Die Luftfahrt stellt an Werkstoffe und Fertigungsverfahren von Flugzeugen der nächsten Generation hohe Ansprüche. Sie müssen leicht, stabil, ressourcenschonend und hochratenfähig sein. Ein Werkstoff von besonderem Interesse sind die faserverstärkten Hochtemperaturthermoplaste. Aktuelle Forschungsprojekte beschäftigen sich mit dem Konsolidierungsprozess von Thermoplasten im Autoklav. Im Fokus der Arbeiten stehen nachhaltige Hilfsstoffkonzepte: Die verwendeten Materialien sind in diesem Hochtemperaturbereich sehr teuer und nicht wiederverwendbar. Das Ziel der entwickelten Konzepte ist ein Beitrag zur effizienten, wettbewerbsfähigen und ressourcenschonenden Serienproduktion von thermoplastischen Großbauteilen.
Am Temperaturlimit
Thermoplastische Polymere zeichnen sich dadurch aus, dass bei Erwärmung ihre kristalline Struktur aufgebrochen wird. Bei einer Abkühlung bewegen sich die Molekülketten immer weniger und beginnen sich regelmäßig anzuordnen, was man als Kristallisation bezeichnet. Die Kristallisation hat Einfluss auf die optischen, mechanischen, thermischen und chemischen Eigenschaften des Polymers. Wird ein Bauteil aus thermoplastischem Polymer im Autoklav konsolidiert, wird bei Drücken von bis zu 11 bar und Temperaturen von bis zu 420°C der oben beschriebene Prozess durchfahren mit dem Ziel, die notwendigen Bauteileigenschaften einzustellen. Die Bauteile sind bei diesem Konsolidierungsprozess mit einem luftdichten Hilfsstoffaufbau abgedichtet. Das erzeugt einen Unterdruck, die Druckdifferenz zum Umgebungsdruck drückt auf das Bauteil und verdichtet es somit, was auch notwendig ist, um die gewünschte Bauteilqualität zu erreichen. Die hohen Temperaturen in Kombination mit einem Differenzdruck von bis zu 11 bar stellen große Anforderungen an die Hilfsstoffe. In Anbetracht des anvisierten Serieneinsatzes wird an einem Lösungsansatz für den Hilfsstoffaufbau bei der Fertigung von komplexen hochintegralen Thermoplaststrukturen gearbeitet.

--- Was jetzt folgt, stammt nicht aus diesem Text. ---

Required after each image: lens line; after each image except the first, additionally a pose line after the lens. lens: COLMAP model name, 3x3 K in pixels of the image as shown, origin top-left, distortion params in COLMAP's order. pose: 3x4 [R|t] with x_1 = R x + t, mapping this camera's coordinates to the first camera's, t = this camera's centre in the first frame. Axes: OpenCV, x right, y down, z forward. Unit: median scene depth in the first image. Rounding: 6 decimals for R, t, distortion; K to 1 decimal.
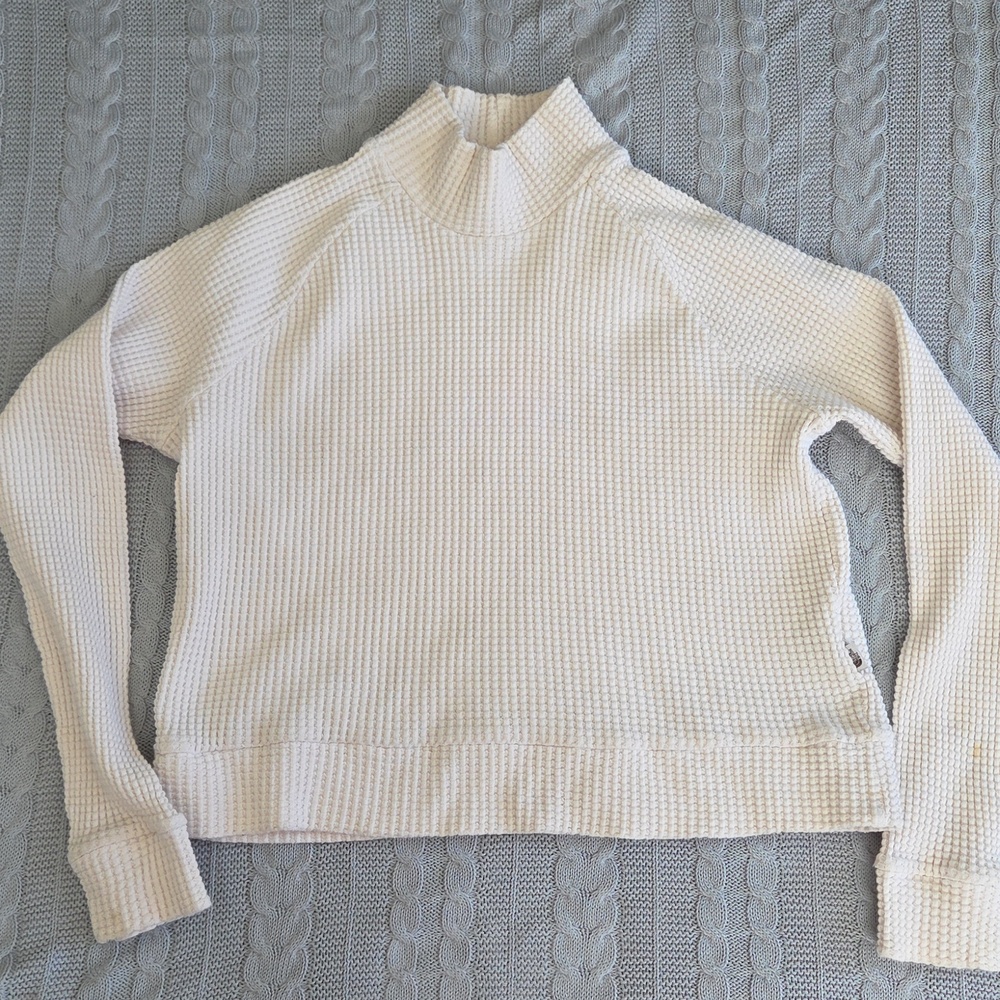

Im Projekt InTGroH (Niedersachsen, Förderung durch die N-Bank) wurden Laminate mit unterschiedlichen Hilfsstoffaufbauten konsolidiert. Die untersuchten Porositäten und mechanischen Eigenschaften dieser Laminate dienen als Qualitätsindikatoren. Im EU-geförderten Projekt ICASUS liegt ein Schwerpunkt auf dem Probenprogramm für Zugscherfestigkeiten (engl. lap shear), wo u.a. die Längsnahtfügestellen eines thermoplastischen Rumpfes untersucht werden. Die im Zentrum für Leichtbauproduktionstechnologie (ZLP) Stade gefertigten Probekörper dienen weiterhin als Referenz für die Validierung des thermoplastischen Fügeprozesses von unterschiedlichen Schweißverfahren.
Autoklav im Fokus
Im Rahmen der oben genannten Projekte forscht das ZLP in Stade an Herausforderungen, die mit dem Einsatz von thermoplastischen Verbundwerkstoffen verbunden sind und greift dabei auf vorhandene Infrastrukturen wie den Forschungsautoklav zurück. Das Ergebnis sind Konzepte für den Konsolidierungsprozess samt nachhaltigem Hilfsaufbau. Hierbei werden nicht nur die Bauteilqualität und der Ressourcenverbrauch an Hilfsstoffen mit dem Heißpressprozess verglichen, sondern auch untersucht, wie der Aufheiz- und der Abkühlvorgang effizienter gestaltet werden können. In Zukunft sollen simulationsgestützte Applikationen, die reale Objekte in der digitalen Welt darstellen können, sogenannte digitale Anlagenzwillinge wie der virtuelle Autoklav, eingesetzt werden. Das Ziel hierbei ist, die ressourcenintensiven Vorversuche auf dem virtuellen Autoklaven zu prozessieren. Ein Vorgang, der heute beim Einsatz von duroplastischen Polymeren eingesetzt wird.